Your objective: Search the listing below for the word "ゲーム系グッズ" and return each line that contains it.

Input records:
━━━

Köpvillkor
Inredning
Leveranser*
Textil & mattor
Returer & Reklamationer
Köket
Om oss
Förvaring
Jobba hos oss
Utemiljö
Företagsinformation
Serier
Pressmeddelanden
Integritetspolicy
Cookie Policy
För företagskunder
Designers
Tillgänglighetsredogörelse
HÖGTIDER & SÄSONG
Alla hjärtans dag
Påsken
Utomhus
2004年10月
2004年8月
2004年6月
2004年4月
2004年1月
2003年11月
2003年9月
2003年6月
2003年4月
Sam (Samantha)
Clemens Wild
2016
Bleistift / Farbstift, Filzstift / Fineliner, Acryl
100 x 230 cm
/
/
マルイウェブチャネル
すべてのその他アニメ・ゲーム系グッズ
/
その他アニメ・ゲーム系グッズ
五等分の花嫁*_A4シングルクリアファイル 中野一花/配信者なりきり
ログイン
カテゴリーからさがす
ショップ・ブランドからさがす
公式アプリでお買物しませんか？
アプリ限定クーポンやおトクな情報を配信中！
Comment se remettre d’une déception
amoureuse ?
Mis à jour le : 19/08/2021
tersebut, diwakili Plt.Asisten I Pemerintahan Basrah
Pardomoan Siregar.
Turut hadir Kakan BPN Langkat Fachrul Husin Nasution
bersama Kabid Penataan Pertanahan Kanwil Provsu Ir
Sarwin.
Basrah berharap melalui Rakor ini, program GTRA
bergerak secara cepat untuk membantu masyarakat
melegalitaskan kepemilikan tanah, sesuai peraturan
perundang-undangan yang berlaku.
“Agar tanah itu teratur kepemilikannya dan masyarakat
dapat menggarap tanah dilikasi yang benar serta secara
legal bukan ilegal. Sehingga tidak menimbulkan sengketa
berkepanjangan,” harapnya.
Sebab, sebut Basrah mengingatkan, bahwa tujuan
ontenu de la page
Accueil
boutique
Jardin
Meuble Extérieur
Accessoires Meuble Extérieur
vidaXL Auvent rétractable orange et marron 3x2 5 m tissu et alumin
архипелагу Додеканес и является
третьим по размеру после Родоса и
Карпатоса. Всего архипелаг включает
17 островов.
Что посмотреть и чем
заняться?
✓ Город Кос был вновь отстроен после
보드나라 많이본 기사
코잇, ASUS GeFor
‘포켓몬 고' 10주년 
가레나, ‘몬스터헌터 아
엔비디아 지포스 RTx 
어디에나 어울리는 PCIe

━━━

Result of this task:
すべてのその他アニメ・ゲーム系グッズ
その他アニメ・ゲーム系グッズ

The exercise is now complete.